Consider that just one of UTI-I's children's plans, CGGF 86, faces a shortfall of over Rs 3,000 crore and will mature some 15 years from now, when the last investor in the scheme will get his dues.

 
For all these years to come, investors in the scheme will keep bleeding UTI-I (read government) as they would continue to earn substantially higher returns "" around 12-14 per cent assured "" than the going market rate, which is barely half as much.

 
Clearly, foreclosing these schemes makes financial sense. Based on the latest estimates, foreclosure of seven problematic schemes will cost about Rs 4,700 crore.

 
The government has two choices: shell out the entire amount, or adopt the modus operandi it chose in the case of US-64. It may be recalled that the US-64 bonds met with phenomenal success "" nearly three-fourth of the investors in the scheme opted for government bonds instead of taking cash.

 
This was primarily because the bonds were priced 25 basis points higher than other government bonds of similar tenure. Retail investors grabbed the offer for obvious reasons, and the instrument was a big hit with institutional investors as well.

 
While investors in high-coupon, assured-return funds of UTI will be unwilling to settle for bonds with lower interest rates, most investors will have to accept the bonds because alternative instruments will be even less attractive.

 
The conversion of US-64 into bonds must have cost the government about Rs 20 crore in terms of incremental interest cost.

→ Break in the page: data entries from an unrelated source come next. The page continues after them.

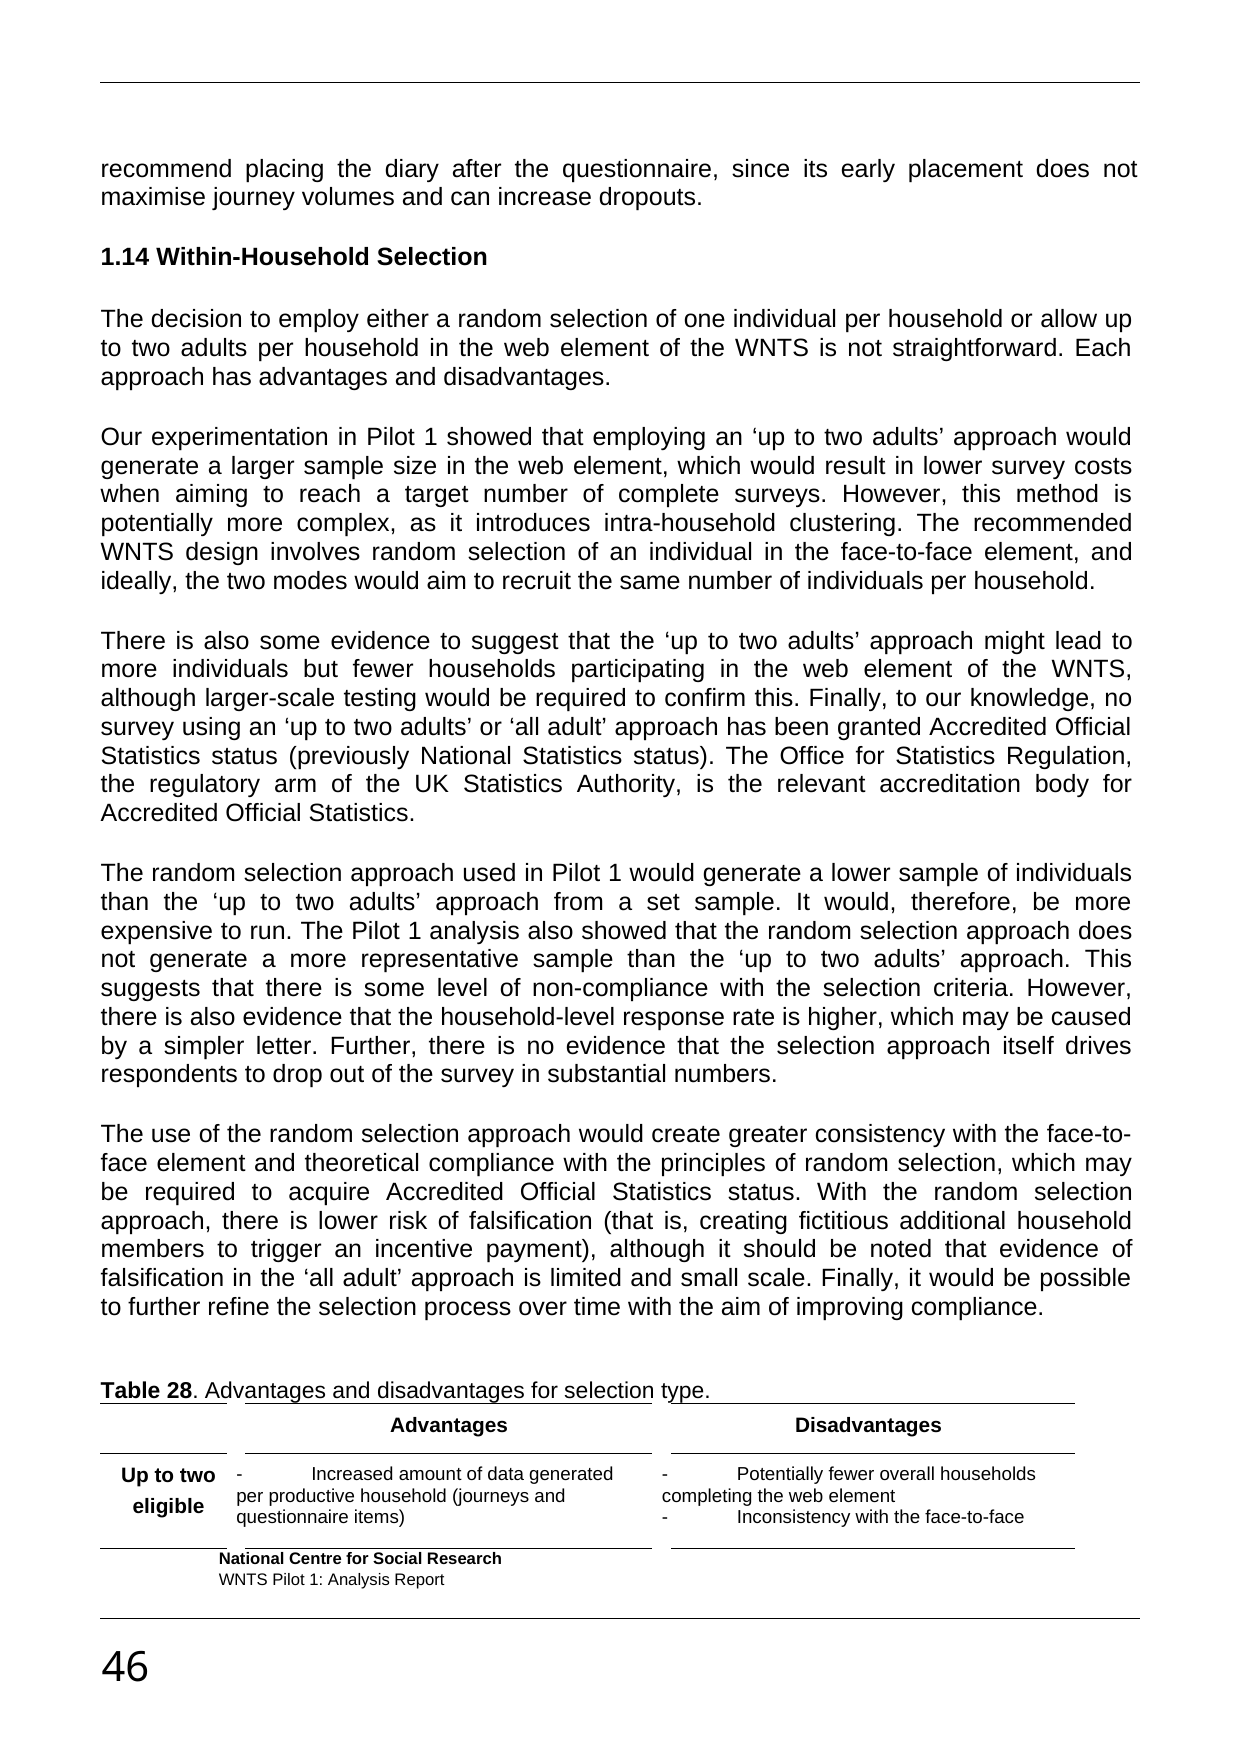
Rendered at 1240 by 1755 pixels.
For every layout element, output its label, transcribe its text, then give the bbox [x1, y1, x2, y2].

table_cell Potentially fewer overall households completing the web element Inconsistency with the face-to-face element Clustering within household could require more complex analytical approach The clustering at the household level can lead to a loss of statistical efficiency Would require use of quasi-selection weights Unknown whether a survey using a non-random selection technique would be granted Accredited Official Statistics status Greater opportunity for falsification due to conditional incentives [671, 1454, 1075, 1548]
table_cell Increased amount of data generated per productive household (journeys and questionnaire items) Smaller sample required to achieve required effective samples size Lower surveys costs due to a smaller sample size Extensive examples of the method working effectively on other surveys Lower carbon footprint [245, 1454, 652, 1548]
text Our experimentation in Pilot 1 showed that employing an ‘up to two adults’ approach would generate a larger sample size in the web element, which would result in lower survey costs when aiming to reach a target number of complete surveys. However, this method is potentially more complex, as it introduces intra-household clustering. The recommended WNTS design involves random selection of an individual in the face-to-face element, and ideally, the two modes would aim to recruit the same number of individuals per household. [100, 422, 1134, 594]
subtitle Within-Household Selection [100, 242, 1139, 271]
text recommend placing the diary after the questionnaire, since its early placement does not maximise journey volumes and can increase dropouts. [100, 153, 1139, 211]
text Table 28. Advantages and disadvantages for selection type. [100, 1377, 814, 1403]
text The use of the random selection approach would create greater consistency with the face-to-face element and theoretical compliance with the principles of random selection, which may be required to acquire Accredited Official Statistics status. With the random selection approach, there is lower risk of falsification (that is, creating fictitious additional household members to trigger an incentive payment), although it should be noted that evidence of falsification in the ‘all adult’ approach is limited and small scale. Finally, it would be possible to further refine the selection process over time with the aim of improving compliance. [100, 1119, 1134, 1321]
text The random selection approach used in Pilot 1 would generate a lower sample of individuals than the ‘up to two adults’ approach from a set sample. It would, therefore, be more expensive to run. The Pilot 1 analysis also showed that the random selection approach does not generate a more representative sample than the ‘up to two adults’ approach. This suggests that there is some level of non-compliance with the selection criteria. However, there is also evidence that the household-level response rate is higher, which may be caused by a simpler letter. Further, there is no evidence that the selection approach itself drives respondents to drop out of the survey in substantial numbers. [100, 858, 1134, 1088]
table_header Advantages [245, 1404, 652, 1453]
table_header [100, 1404, 227, 1453]
table_header Disadvantages [671, 1404, 1075, 1453]
table_cell Up to two eligible [100, 1454, 227, 1548]
text The decision to employ either a random selection of one individual per household or allow up to two adults per household in the web element of the WNTS is not straightforward. Each approach has advantages and disadvantages. [100, 304, 1134, 391]
text There is also some evidence to suggest that the ‘up to two adults’ approach might lead to more individuals but fewer households participating in the web element of the WNTS, although larger-scale testing would be required to confirm this. Finally, to our knowledge, no survey using an ‘up to two adults’ or ‘all adult’ approach has been granted Accredited Official Statistics status (previously National Statistics status). The Office for Statistics Regulation, the regulatory arm of the UK Statistics Authority, is the relevant accreditation body for Accredited Official Statistics. [100, 626, 1134, 827]
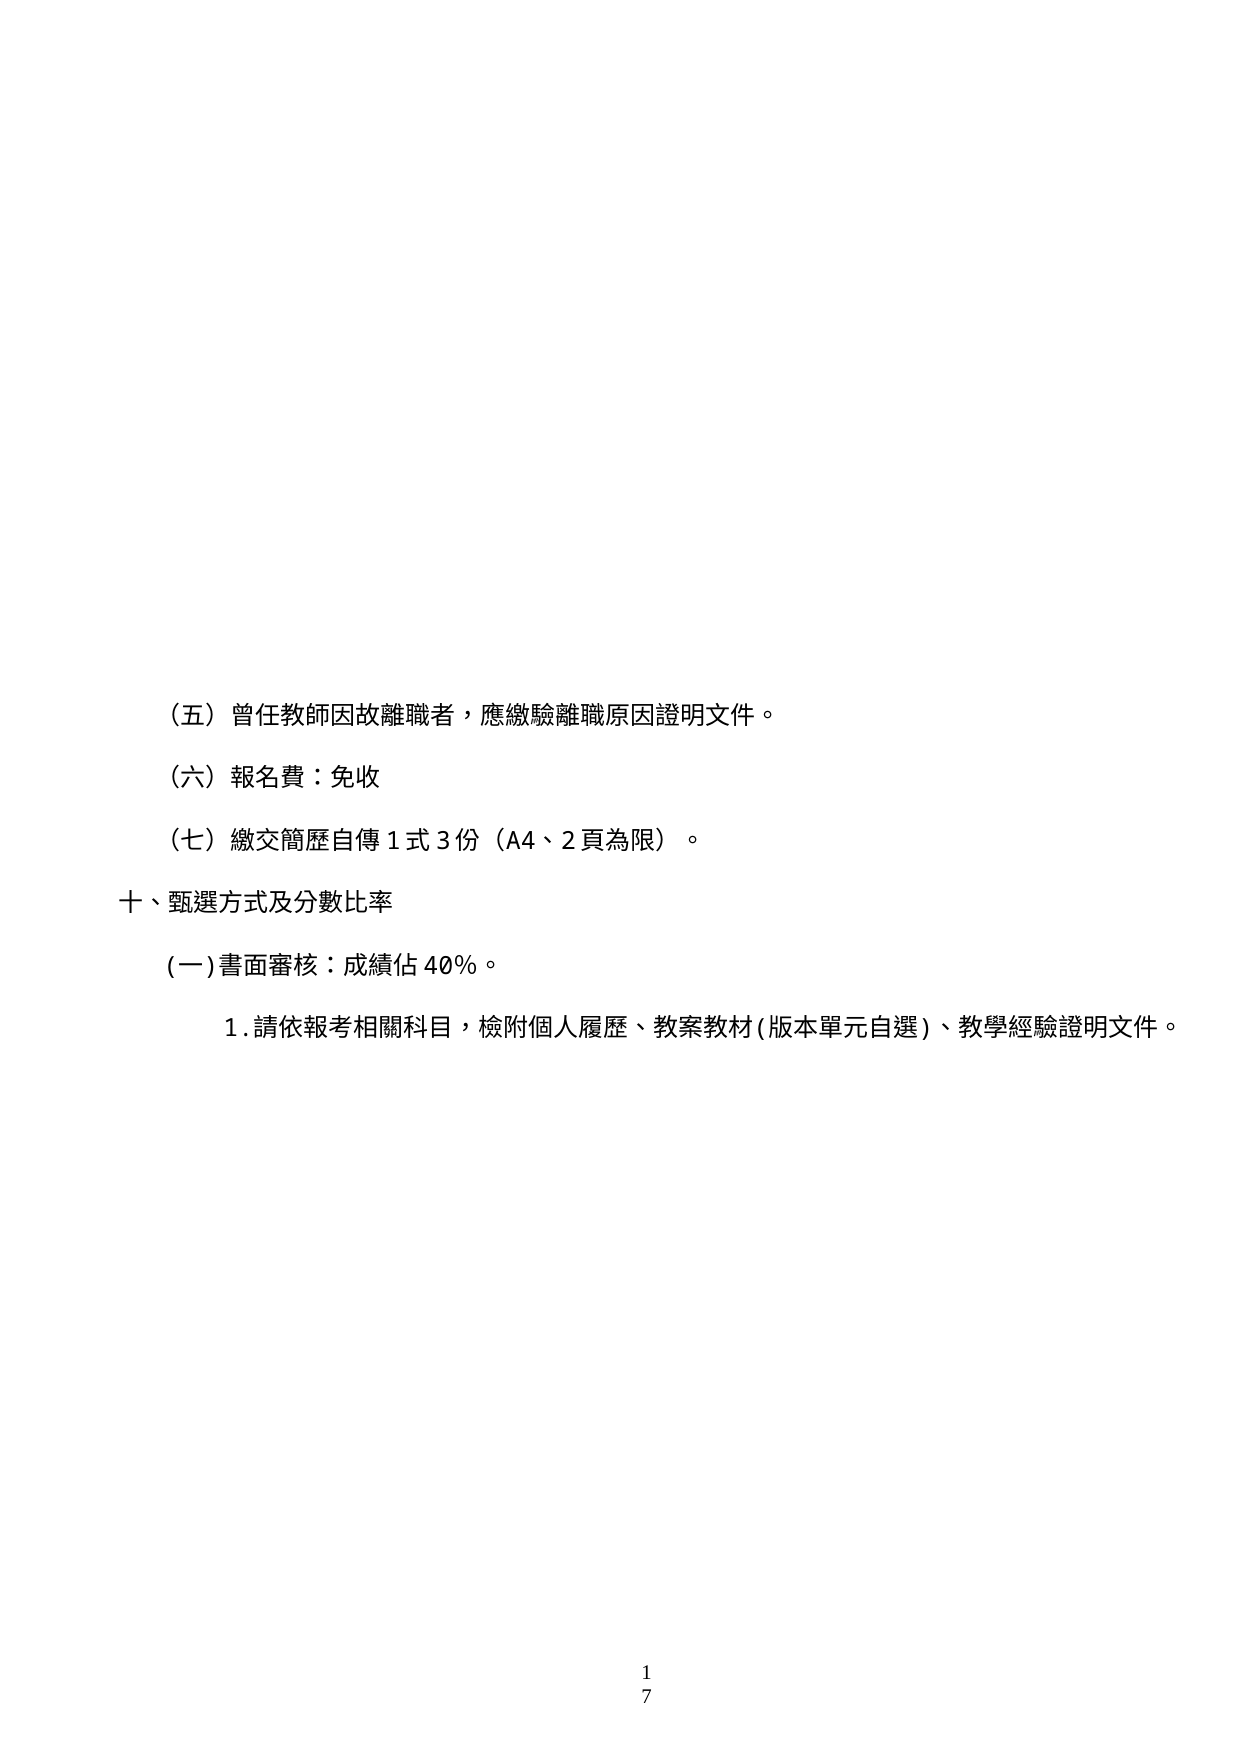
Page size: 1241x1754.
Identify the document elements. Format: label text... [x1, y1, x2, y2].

text 十、甄選方式及分數比率 [118, 859, 1167, 922]
text （五）曾任教師因故離職者，應繳驗離職原因證明文件。 [156, 672, 1167, 734]
text 1.請依報考相關科目，檢附個人履歷、教案教材(版本單元自選)、教學經驗證明文件。 [118, 984, 1167, 1047]
text (一)書面審核：成績佔40％。 [118, 922, 1167, 984]
text （六）報名費：免收 [156, 734, 1167, 797]
text （七）繳交簡歷自傳1式3份（A4、2頁為限）。 [156, 797, 1167, 859]
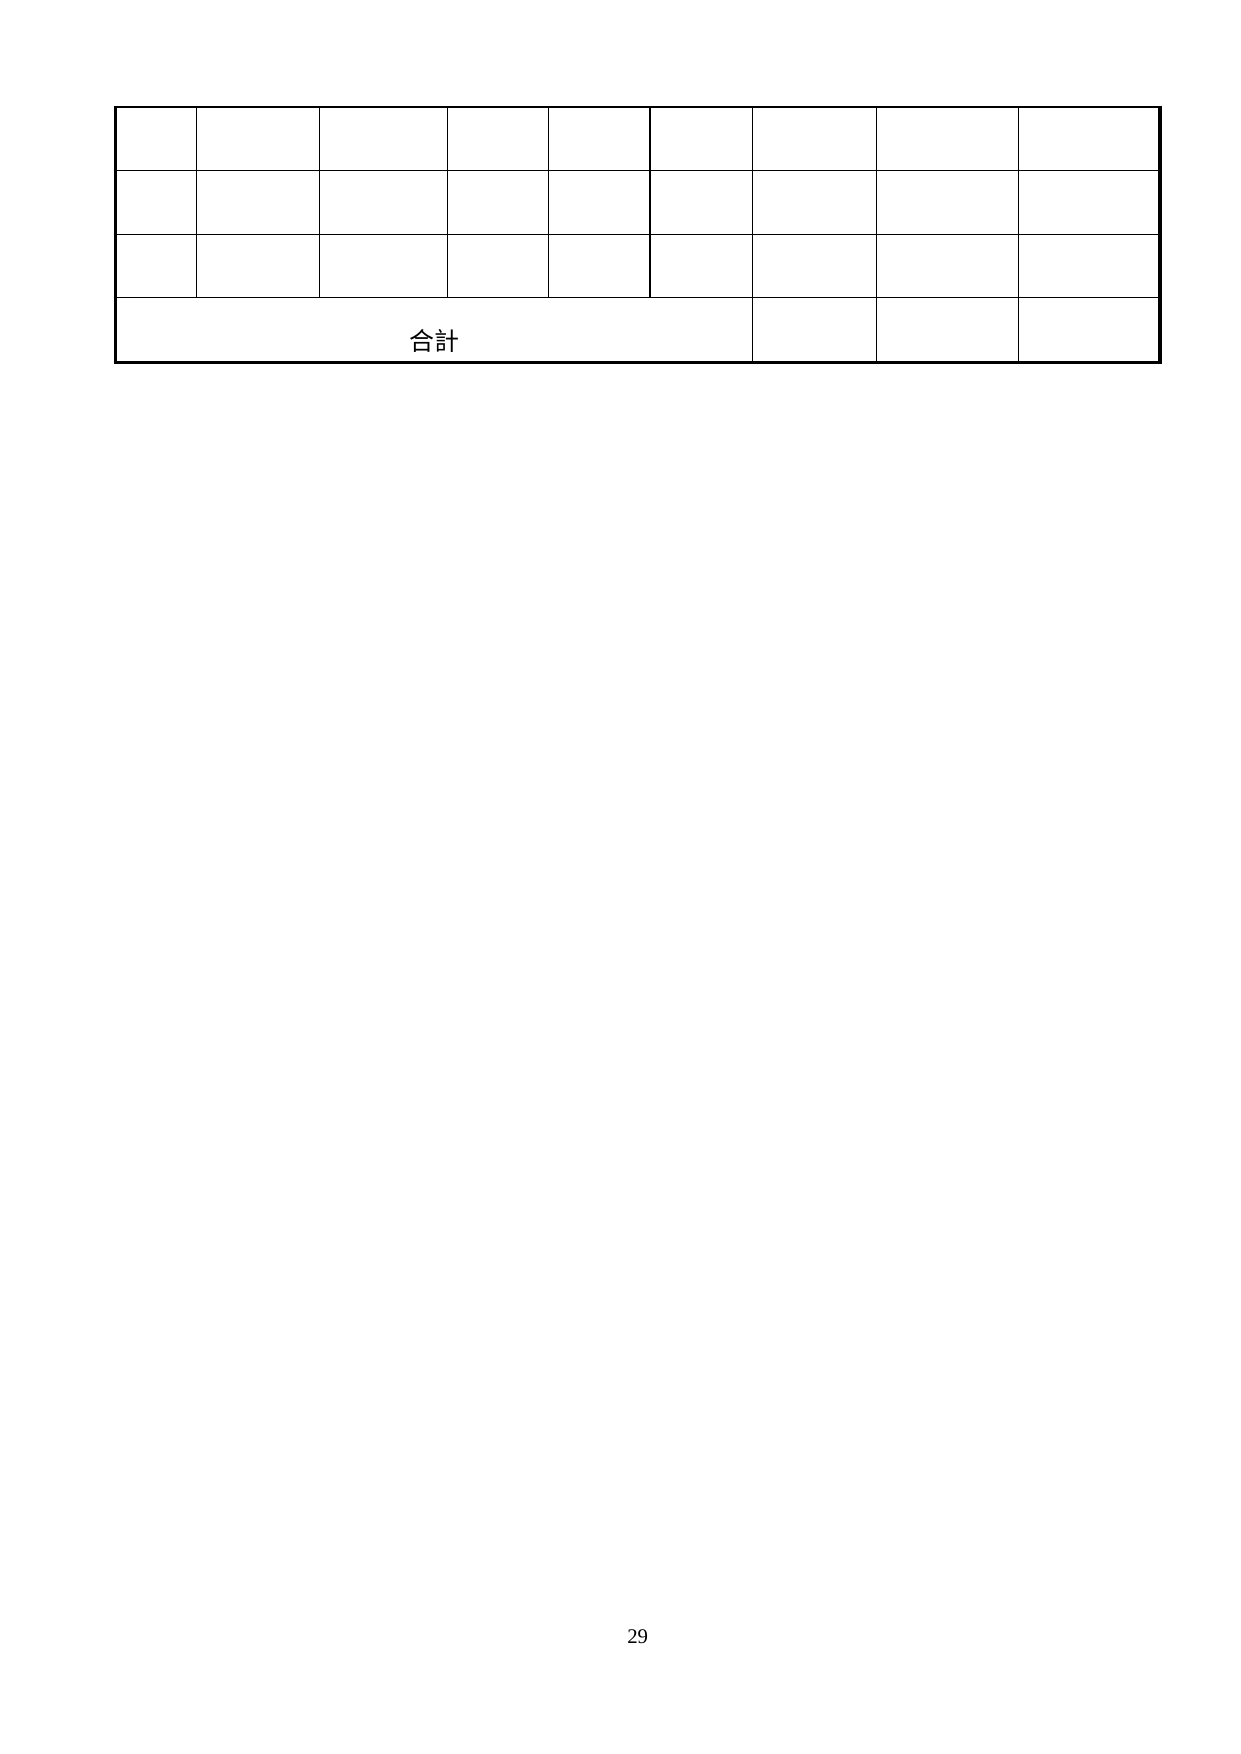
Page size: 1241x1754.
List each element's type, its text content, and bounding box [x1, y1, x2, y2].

table_cell [448, 171, 548, 233]
table_cell [197, 108, 319, 170]
table_cell [549, 108, 649, 170]
table_cell [1019, 108, 1158, 170]
table_cell [651, 235, 752, 297]
table_cell [117, 171, 196, 233]
table_cell [197, 171, 319, 233]
table_cell [877, 298, 1018, 361]
table_cell [197, 235, 319, 297]
table_cell [753, 171, 876, 233]
table_cell [877, 235, 1018, 297]
table_cell [117, 108, 196, 170]
table_cell [651, 108, 752, 170]
table_cell [448, 108, 548, 170]
table_cell [320, 108, 447, 170]
table_cell [117, 235, 196, 297]
table_cell [877, 108, 1018, 170]
table_cell [1019, 298, 1158, 361]
table_cell [320, 235, 447, 297]
table_cell [448, 235, 548, 297]
table_cell [651, 171, 752, 233]
table_cell [877, 171, 1018, 233]
table_cell [1019, 235, 1158, 297]
table_cell [320, 171, 447, 233]
table_cell [753, 298, 876, 361]
table_cell [549, 235, 649, 297]
table_cell 合計 [117, 298, 752, 361]
table_cell [549, 171, 649, 233]
table_cell [753, 108, 876, 170]
table_cell [1019, 171, 1158, 233]
table_cell [753, 235, 876, 297]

If one were to assume that half of UTI-I's corpus will be foreclosed by issuing similar bonds to unit holders (with a 25 basis point premium), the incremental interest cost will be not more than Rs 40 crore.

 
This is a small penalty for the government, because it thus avoids a big hole in its finances this year. It will also make it easier for the government to manage its liquidity.

 
Indeed, with an economic recovery under way, UTI may even be able to recover the money from its defaulters. And the rally in the stock market will help portfolios appreciate in value as most of these schemes have equity exposure to the extent of 20-25 per cent.

 
The entire corpus of UTI can then be managed as one whole, to optimise returns to the government over the life of these bonds. But while all this will mean a smaller hole in the government's wallet, it will be a hole nevertheless.